Third, the entity should review its estimated tax obligations. While most passthrough entities do not owe federal entity-level tax, Mississippi imposes a pass-through entity election that may require payment, and some states impose minimum franchise taxes or filing fees that are due with the return or the extension.[4]

Reasonable Cause Abatement

If the return is filed late without a valid extension, the penalty can sometimes be abated if the entity demonstrates "reasonable cause" for the delay. The IRS applies a facts-and-circumstances test, and acceptable reasons include reliance on a tax professional who failed to file on time, natural disasters, and serious illness of the person responsible for filing. A simple claim that "we didn't know the deadline" is not reasonable cause.[5]

For small partnerships (those with 10 or fewer partners, all of whom are natural persons), the IRS has an administrative procedure for automatic penalty abatement on the first late filing if the partnership can demonstrate reasonable cause. This is Revenue Procedure 84-35, and it provides a safety valve for small partnerships that miss the deadline for the first time. But it is not a guarantee—the IRS retains discretion—and it only applies once.
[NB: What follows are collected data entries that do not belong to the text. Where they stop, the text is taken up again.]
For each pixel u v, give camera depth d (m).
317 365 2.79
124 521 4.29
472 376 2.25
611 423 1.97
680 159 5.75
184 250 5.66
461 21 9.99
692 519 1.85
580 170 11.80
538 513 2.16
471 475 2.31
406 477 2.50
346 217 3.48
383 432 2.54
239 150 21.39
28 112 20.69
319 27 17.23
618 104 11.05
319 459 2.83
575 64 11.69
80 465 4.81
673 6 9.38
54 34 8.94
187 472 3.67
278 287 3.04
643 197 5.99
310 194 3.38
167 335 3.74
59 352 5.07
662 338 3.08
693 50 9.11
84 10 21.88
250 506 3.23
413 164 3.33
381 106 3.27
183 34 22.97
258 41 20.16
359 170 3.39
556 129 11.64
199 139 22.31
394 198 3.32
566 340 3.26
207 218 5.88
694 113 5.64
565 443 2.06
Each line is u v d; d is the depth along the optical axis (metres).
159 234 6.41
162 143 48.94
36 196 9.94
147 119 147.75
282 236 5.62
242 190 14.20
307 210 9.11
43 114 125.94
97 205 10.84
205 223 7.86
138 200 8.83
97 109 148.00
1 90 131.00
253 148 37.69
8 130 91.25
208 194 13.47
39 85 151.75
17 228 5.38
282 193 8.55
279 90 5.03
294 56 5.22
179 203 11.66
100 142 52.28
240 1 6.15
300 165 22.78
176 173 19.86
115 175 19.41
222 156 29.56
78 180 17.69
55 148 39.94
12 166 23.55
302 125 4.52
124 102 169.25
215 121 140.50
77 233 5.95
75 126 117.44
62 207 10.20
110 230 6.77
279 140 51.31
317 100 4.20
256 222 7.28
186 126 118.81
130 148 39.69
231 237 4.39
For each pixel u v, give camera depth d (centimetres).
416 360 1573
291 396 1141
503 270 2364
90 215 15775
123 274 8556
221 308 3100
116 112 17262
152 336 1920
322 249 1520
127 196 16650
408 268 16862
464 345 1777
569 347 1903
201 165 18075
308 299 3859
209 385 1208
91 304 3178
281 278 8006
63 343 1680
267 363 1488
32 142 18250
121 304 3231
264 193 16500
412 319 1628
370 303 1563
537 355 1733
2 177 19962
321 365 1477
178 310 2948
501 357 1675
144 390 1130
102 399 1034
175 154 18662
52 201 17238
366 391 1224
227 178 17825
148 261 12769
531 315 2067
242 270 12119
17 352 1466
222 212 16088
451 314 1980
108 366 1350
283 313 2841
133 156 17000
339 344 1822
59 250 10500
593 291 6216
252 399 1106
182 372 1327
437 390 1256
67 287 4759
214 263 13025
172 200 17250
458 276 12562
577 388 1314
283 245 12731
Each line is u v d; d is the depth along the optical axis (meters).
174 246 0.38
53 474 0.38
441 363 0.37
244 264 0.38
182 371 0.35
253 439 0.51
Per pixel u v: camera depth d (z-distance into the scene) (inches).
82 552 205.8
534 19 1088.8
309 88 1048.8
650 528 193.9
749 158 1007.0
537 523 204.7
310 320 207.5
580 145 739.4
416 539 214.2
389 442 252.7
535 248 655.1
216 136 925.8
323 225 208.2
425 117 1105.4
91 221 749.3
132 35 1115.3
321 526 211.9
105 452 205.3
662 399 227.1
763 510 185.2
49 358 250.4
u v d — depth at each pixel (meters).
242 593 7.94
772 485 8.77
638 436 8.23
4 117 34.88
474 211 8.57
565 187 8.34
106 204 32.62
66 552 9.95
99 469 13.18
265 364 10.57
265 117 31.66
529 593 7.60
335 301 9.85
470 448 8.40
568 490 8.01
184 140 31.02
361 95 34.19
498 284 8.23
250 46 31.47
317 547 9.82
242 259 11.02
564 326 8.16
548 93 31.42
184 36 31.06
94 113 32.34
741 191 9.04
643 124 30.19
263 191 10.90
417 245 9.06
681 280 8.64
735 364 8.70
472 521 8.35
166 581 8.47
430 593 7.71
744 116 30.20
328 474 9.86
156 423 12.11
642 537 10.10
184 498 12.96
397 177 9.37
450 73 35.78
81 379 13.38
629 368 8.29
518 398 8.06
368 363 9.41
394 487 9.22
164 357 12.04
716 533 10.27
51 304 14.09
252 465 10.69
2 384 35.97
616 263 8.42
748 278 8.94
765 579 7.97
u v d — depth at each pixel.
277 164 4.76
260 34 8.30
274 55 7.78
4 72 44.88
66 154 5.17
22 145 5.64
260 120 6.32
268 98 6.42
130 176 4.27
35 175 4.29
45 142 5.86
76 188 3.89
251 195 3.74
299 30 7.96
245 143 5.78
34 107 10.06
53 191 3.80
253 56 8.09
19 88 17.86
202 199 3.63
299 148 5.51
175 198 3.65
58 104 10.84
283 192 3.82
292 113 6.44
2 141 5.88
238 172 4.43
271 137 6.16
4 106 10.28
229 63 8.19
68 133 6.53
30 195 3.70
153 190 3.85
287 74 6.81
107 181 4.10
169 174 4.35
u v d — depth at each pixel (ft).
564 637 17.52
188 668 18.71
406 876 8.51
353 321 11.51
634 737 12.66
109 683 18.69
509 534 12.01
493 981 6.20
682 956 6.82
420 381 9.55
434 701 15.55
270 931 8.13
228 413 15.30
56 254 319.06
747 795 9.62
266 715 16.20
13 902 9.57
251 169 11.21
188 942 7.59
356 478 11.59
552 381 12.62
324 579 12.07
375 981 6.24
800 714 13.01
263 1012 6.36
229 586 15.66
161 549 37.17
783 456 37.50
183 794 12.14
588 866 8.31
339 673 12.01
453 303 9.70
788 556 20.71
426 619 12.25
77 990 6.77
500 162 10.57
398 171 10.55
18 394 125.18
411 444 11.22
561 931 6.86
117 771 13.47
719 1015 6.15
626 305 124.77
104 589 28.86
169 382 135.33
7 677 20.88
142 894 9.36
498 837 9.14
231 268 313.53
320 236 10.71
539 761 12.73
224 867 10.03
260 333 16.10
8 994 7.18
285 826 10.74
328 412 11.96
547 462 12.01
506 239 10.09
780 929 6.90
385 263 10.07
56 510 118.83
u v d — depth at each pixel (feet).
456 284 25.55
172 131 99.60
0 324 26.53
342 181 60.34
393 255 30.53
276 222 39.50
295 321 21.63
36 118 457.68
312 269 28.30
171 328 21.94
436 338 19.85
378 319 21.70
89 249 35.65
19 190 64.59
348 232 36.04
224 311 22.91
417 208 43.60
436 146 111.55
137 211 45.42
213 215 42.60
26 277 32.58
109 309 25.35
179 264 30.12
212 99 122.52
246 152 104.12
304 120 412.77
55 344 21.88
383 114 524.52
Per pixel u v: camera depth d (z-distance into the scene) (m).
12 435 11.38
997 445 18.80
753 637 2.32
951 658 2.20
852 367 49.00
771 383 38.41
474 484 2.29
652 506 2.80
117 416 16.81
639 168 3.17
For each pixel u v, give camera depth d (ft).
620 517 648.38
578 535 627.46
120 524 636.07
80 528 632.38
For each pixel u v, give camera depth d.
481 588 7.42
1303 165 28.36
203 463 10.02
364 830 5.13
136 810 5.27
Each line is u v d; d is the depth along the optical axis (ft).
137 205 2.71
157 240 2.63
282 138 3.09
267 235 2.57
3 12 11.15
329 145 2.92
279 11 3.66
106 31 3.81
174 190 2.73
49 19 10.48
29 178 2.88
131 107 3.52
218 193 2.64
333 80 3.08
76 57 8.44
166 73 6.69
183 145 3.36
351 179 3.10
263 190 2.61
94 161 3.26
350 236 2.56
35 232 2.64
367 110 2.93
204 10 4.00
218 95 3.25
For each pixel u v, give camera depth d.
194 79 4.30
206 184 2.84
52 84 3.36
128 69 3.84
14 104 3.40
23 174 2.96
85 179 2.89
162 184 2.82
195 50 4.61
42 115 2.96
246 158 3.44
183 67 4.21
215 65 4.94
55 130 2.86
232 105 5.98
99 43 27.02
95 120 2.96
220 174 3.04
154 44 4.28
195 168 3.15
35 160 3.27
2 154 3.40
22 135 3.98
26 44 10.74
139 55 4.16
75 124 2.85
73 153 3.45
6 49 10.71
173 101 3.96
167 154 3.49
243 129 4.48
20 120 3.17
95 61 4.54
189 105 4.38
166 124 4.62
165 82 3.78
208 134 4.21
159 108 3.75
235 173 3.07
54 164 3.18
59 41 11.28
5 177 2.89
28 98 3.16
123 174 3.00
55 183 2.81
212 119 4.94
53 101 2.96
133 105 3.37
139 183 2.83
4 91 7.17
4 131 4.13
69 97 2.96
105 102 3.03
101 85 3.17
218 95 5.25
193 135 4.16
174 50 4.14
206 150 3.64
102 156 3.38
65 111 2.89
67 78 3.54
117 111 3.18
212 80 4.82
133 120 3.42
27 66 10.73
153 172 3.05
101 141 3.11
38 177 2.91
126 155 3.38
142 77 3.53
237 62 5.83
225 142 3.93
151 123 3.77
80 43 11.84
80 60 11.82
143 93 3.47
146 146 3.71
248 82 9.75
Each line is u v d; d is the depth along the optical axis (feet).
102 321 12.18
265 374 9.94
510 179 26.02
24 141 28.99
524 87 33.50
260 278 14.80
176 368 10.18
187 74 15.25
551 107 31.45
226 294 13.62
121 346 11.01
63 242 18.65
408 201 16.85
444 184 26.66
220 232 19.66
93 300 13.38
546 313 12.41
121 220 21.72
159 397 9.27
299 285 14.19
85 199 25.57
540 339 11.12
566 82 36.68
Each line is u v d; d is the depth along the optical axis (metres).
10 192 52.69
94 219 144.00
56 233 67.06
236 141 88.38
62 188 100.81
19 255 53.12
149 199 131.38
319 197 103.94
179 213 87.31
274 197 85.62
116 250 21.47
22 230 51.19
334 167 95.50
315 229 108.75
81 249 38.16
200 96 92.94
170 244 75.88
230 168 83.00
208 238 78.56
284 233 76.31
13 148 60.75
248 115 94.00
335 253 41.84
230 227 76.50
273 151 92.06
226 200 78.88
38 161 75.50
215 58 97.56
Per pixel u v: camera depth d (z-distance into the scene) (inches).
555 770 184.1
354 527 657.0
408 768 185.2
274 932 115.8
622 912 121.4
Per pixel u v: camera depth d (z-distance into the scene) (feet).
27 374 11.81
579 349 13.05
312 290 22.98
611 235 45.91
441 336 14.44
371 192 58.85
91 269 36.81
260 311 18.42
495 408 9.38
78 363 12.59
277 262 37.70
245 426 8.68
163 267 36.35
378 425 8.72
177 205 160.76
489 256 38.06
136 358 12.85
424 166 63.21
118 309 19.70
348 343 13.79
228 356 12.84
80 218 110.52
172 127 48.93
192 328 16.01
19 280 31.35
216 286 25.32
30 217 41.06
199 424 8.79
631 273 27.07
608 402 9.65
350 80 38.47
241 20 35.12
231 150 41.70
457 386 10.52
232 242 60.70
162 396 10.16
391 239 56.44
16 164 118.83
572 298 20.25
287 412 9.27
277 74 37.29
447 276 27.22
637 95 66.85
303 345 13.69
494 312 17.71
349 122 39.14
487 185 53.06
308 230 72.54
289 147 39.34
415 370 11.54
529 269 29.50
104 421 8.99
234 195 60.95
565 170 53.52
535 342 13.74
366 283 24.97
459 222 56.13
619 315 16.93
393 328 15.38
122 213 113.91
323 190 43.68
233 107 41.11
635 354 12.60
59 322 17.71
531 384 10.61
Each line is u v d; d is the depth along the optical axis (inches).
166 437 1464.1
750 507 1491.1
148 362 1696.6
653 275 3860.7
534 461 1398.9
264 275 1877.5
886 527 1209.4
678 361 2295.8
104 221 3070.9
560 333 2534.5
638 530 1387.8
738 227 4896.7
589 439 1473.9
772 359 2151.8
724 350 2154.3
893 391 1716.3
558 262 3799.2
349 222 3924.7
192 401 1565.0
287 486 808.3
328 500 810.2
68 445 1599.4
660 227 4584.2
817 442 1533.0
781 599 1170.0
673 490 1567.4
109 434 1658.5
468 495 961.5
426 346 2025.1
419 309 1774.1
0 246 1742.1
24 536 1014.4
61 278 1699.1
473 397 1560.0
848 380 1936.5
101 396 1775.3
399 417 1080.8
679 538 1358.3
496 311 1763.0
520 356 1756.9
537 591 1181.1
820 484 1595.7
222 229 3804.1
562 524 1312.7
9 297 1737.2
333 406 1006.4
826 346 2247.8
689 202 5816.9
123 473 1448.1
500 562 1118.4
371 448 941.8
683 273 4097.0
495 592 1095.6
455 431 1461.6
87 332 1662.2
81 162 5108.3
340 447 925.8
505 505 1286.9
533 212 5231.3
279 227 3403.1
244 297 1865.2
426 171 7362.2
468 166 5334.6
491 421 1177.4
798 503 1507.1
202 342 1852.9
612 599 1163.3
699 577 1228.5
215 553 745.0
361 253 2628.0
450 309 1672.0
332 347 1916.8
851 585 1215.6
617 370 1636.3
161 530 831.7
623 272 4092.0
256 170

The most reliable approach is simply to file Form 7004 by March 15 every year, whether or not the return is ready. The extension is free, automatic, and eliminates all risk of late-filing penalties.

References

  1. [1] IRC § 6072(b) (filing deadlines for partnership and S corporation returns: 15th day of 3rd month after close of tax year).
  2. [2] IRC § 6698(b) (penalty for failure to file partnership return: $235 per partner per month, adjusted for inflation).
  3. [3] IRC § 6699(b) (penalty for failure to file S corporation return: same structure as partnership penalty).
  4. [4] See Miss. Code Ann. § 27-7-22.1 (Mississippi pass-through entity tax election).
  5. [5] IRC § 6698(a) (reasonable cause exception); Rev. Proc. 84-35 (administrative relief for small partnerships).

This article is for informational purposes only and does not constitute legal advice. The facts of every situation are different, and you should consult with a qualified attorney before taking action based on the information in this article.